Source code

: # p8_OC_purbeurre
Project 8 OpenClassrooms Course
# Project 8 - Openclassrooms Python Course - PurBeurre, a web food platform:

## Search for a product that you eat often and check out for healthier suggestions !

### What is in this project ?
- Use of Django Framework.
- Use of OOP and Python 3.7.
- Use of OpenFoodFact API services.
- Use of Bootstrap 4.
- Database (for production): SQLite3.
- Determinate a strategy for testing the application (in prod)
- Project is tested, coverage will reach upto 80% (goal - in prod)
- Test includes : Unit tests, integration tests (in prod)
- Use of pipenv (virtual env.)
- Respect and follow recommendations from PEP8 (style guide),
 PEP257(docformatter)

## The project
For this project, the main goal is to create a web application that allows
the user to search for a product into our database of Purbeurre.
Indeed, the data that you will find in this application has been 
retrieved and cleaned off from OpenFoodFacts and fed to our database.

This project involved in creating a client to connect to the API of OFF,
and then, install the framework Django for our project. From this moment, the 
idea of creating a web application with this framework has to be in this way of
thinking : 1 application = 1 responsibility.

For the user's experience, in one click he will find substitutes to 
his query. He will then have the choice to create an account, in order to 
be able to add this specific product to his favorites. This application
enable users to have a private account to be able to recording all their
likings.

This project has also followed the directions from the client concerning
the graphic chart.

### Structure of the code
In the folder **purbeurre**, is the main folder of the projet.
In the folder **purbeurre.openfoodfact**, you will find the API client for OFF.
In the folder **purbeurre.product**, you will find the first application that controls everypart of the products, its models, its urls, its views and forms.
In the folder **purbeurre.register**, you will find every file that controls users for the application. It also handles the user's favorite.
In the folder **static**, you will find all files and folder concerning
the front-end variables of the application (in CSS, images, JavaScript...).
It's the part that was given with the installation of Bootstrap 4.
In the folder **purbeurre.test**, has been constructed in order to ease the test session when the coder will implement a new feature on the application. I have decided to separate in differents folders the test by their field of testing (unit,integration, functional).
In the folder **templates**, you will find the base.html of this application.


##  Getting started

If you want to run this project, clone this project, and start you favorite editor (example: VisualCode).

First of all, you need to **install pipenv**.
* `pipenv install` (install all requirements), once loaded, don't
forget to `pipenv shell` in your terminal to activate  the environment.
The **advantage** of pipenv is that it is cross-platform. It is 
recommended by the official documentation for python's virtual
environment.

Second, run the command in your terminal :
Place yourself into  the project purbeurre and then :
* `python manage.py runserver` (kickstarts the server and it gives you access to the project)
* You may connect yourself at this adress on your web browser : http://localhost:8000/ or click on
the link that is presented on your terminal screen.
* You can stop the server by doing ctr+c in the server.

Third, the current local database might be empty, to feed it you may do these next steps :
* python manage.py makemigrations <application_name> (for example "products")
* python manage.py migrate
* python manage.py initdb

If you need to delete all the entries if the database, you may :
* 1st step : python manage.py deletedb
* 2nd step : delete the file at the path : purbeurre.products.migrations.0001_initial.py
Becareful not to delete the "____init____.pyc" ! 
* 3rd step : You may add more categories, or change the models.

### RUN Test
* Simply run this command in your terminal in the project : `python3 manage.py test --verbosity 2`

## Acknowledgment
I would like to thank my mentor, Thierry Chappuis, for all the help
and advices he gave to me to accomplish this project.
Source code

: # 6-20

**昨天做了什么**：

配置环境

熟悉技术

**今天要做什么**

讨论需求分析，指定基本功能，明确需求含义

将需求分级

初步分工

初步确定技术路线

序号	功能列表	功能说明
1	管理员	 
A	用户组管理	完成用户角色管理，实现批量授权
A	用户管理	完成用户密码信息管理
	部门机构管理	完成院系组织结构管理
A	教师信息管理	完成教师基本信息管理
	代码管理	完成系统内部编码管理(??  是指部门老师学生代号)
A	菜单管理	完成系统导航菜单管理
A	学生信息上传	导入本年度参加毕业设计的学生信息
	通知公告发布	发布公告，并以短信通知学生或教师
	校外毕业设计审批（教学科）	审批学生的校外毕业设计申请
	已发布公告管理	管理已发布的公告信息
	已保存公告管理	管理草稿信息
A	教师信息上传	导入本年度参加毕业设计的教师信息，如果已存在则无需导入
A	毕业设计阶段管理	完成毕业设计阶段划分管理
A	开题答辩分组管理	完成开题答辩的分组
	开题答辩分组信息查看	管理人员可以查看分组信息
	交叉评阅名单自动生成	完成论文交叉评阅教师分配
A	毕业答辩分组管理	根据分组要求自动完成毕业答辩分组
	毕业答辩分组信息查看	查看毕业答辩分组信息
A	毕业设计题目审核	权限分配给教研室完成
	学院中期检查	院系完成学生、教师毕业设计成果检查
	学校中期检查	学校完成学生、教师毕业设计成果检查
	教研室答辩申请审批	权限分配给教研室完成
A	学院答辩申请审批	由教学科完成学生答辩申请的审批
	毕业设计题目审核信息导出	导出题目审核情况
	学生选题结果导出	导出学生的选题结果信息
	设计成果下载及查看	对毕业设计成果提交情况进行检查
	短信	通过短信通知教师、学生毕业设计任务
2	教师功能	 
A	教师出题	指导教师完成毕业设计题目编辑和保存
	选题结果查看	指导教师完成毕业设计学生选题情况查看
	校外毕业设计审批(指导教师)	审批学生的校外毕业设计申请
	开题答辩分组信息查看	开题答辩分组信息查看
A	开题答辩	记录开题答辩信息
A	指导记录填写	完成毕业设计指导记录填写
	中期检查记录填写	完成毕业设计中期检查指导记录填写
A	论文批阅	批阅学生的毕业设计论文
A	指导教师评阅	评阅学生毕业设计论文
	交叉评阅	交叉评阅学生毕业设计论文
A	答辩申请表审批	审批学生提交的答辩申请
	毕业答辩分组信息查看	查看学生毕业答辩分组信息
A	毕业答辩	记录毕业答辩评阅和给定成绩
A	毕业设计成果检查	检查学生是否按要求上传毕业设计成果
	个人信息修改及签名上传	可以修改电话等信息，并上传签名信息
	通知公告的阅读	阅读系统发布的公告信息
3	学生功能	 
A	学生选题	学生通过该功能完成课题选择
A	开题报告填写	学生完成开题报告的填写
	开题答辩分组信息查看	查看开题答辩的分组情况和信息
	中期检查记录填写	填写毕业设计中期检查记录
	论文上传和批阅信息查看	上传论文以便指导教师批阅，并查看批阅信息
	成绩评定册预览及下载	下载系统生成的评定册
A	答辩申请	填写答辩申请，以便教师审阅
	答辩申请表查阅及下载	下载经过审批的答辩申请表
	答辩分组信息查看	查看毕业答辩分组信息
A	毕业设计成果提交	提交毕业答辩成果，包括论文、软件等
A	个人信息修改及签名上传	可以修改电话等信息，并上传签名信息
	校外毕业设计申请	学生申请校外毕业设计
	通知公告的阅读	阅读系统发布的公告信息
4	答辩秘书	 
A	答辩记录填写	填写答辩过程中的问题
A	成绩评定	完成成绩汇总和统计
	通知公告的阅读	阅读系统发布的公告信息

◆ ◆ ◆ ◆ ◆ ◆ ◆

Please copy out all of the records above word for word, in their original order and with their line breaks kept.

> TASK RESPONSE
Source code

: # p8_OC_purbeurre
Project 8 OpenClassrooms Course
# Project 8 - Openclassrooms Python Course - PurBeurre, a web food platform:

## Search for a product that you eat often and check out for healthier suggestions !

### What is in this project ?
- Use of Django Framework.
- Use of OOP and Python 3.7.
- Use of OpenFoodFact API services.
- Use of Bootstrap 4.
- Database (for production): SQLite3.
- Determinate a strategy for testing the application (in prod)
- Project is tested, coverage will reach upto 80% (goal - in prod)
- Test includes : Unit tests, integration tests (in prod)
- Use of pipenv (virtual env.)
- Respect and follow recommendations from PEP8 (style guide),
 PEP257(docformatter)

## The project
For this project, the main goal is to create a web application that allows
the user to search for a product into our database of Purbeurre.
Indeed, the data that you will find in this application has been 
retrieved and cleaned off from OpenFoodFacts and fed to our database.

This project involved in creating a client to connect to the API of OFF,
and then, install the framework Django for our project. From this moment, the 
idea of creating a web application with this framework has to be in this way of
thinking : 1 application = 1 responsibility.

For the user's experience, in one click he will find substitutes to 
his query. He will then have the choice to create an account, in order to 
be able to add this specific product to his favorites. This application
enable users to have a private account to be able to recording all their
likings.

This project has also followed the directions from the client concerning
the graphic chart.

### Structure of the code
In the folder **purbeurre**, is the main folder of the projet.
In the folder **purbeurre.openfoodfact**, you will find the API client for OFF.
In the folder **purbeurre.product**, you will find the first application that controls everypart of the products, its models, its urls, its views and forms.
In the folder **purbeurre.register**, you will find every file that controls users for the application. It also handles the user's favorite.
In the folder **static**, you will find all files and folder concerning
the front-end variables of the application (in CSS, images, JavaScript...).
It's the part that was given with the installation of Bootstrap 4.
In the folder **purbeurre.test**, has been constructed in order to ease the test session when the coder will implement a new feature on the application. I have decided to separate in differents folders the test by their field of testing (unit,integration, functional).
In the folder **templates**, you will find the base.html of this application.


##  Getting started

If you want to run this project, clone this project, and start you favorite editor (example: VisualCode).

First of all, you need to **install pipenv**.
* `pipenv install` (install all requirements), once loaded, don't
forget to `pipenv shell` in your terminal to activate  the environment.
The **advantage** of pipenv is that it is cross-platform. It is 
recommended by the official documentation for python's virtual
environment.

Second, run the command in your terminal :
Place yourself into  the project purbeurre and then :
* `python manage.py runserver` (kickstarts the server and it gives you access to the project)
* You may connect yourself at this adress on your web browser : http://localhost:8000/ or click on
the link that is presented on your terminal screen.
* You can stop the server by doing ctr+c in the server.

Third, the current local database might be empty, to feed it you may do these next steps :
* python manage.py makemigrations <application_name> (for example "products")
* python manage.py migrate
* python manage.py initdb

If you need to delete all the entries if the database, you may :
* 1st step : python manage.py deletedb
* 2nd step : delete the file at the path : purbeurre.products.migrations.0001_initial.py
Becareful not to delete the "____init____.pyc" ! 
* 3rd step : You may add more categories, or change the models.

### RUN Test
* Simply run this command in your terminal in the project : `python3 manage.py test --verbosity 2`

## Acknowledgment
I would like to thank my mentor, Thierry Chappuis, for all the help
and advices he gave to me to accomplish this project.
Source code

: # 6-20

**昨天做了什么**：

配置环境

熟悉技术

**今天要做什么**

讨论需求分析，指定基本功能，明确需求含义

将需求分级

初步分工

初步确定技术路线

序号	功能列表	功能说明
1	管理员	 
A	用户组管理	完成用户角色管理，实现批量授权
A	用户管理	完成用户密码信息管理
	部门机构管理	完成院系组织结构管理
A	教师信息管理	完成教师基本信息管理
	代码管理	完成系统内部编码管理(??  是指部门老师学生代号)
A	菜单管理	完成系统导航菜单管理
A	学生信息上传	导入本年度参加毕业设计的学生信息
	通知公告发布	发布公告，并以短信通知学生或教师
	校外毕业设计审批（教学科）	审批学生的校外毕业设计申请
	已发布公告管理	管理已发布的公告信息
	已保存公告管理	管理草稿信息
A	教师信息上传	导入本年度参加毕业设计的教师信息，如果已存在则无需导入
A	毕业设计阶段管理	完成毕业设计阶段划分管理
A	开题答辩分组管理	完成开题答辩的分组
	开题答辩分组信息查看	管理人员可以查看分组信息
	交叉评阅名单自动生成	完成论文交叉评阅教师分配
A	毕业答辩分组管理	根据分组要求自动完成毕业答辩分组
	毕业答辩分组信息查看	查看毕业答辩分组信息
A	毕业设计题目审核	权限分配给教研室完成
	学院中期检查	院系完成学生、教师毕业设计成果检查
	学校中期检查	学校完成学生、教师毕业设计成果检查
	教研室答辩申请审批	权限分配给教研室完成
A	学院答辩申请审批	由教学科完成学生答辩申请的审批
	毕业设计题目审核信息导出	导出题目审核情况
	学生选题结果导出	导出学生的选题结果信息
	设计成果下载及查看	对毕业设计成果提交情况进行检查
	短信	通过短信通知教师、学生毕业设计任务
2	教师功能	 
A	教师出题	指导教师完成毕业设计题目编辑和保存
	选题结果查看	指导教师完成毕业设计学生选题情况查看
	校外毕业设计审批(指导教师)	审批学生的校外毕业设计申请
	开题答辩分组信息查看	开题答辩分组信息查看
A	开题答辩	记录开题答辩信息
A	指导记录填写	完成毕业设计指导记录填写
	中期检查记录填写	完成毕业设计中期检查指导记录填写
A	论文批阅	批阅学生的毕业设计论文
A	指导教师评阅	评阅学生毕业设计论文
	交叉评阅	交叉评阅学生毕业设计论文
A	答辩申请表审批	审批学生提交的答辩申请
	毕业答辩分组信息查看	查看学生毕业答辩分组信息
A	毕业答辩	记录毕业答辩评阅和给定成绩
A	毕业设计成果检查	检查学生是否按要求上传毕业设计成果
	个人信息修改及签名上传	可以修改电话等信息，并上传签名信息
	通知公告的阅读	阅读系统发布的公告信息
3	学生功能	 
A	学生选题	学生通过该功能完成课题选择
A	开题报告填写	学生完成开题报告的填写
	开题答辩分组信息查看	查看开题答辩的分组情况和信息
	中期检查记录填写	填写毕业设计中期检查记录
	论文上传和批阅信息查看	上传论文以便指导教师批阅，并查看批阅信息
	成绩评定册预览及下载	下载系统生成的评定册
A	答辩申请	填写答辩申请，以便教师审阅
	答辩申请表查阅及下载	下载经过审批的答辩申请表
	答辩分组信息查看	查看毕业答辩分组信息
A	毕业设计成果提交	提交毕业答辩成果，包括论文、软件等
A	个人信息修改及签名上传	可以修改电话等信息，并上传签名信息
	校外毕业设计申请	学生申请校外毕业设计
	通知公告的阅读	阅读系统发布的公告信息
4	答辩秘书	 
A	答辩记录填写	填写答辩过程中的问题
A	成绩评定	完成成绩汇总和统计
	通知公告的阅读	阅读系统发布的公告信息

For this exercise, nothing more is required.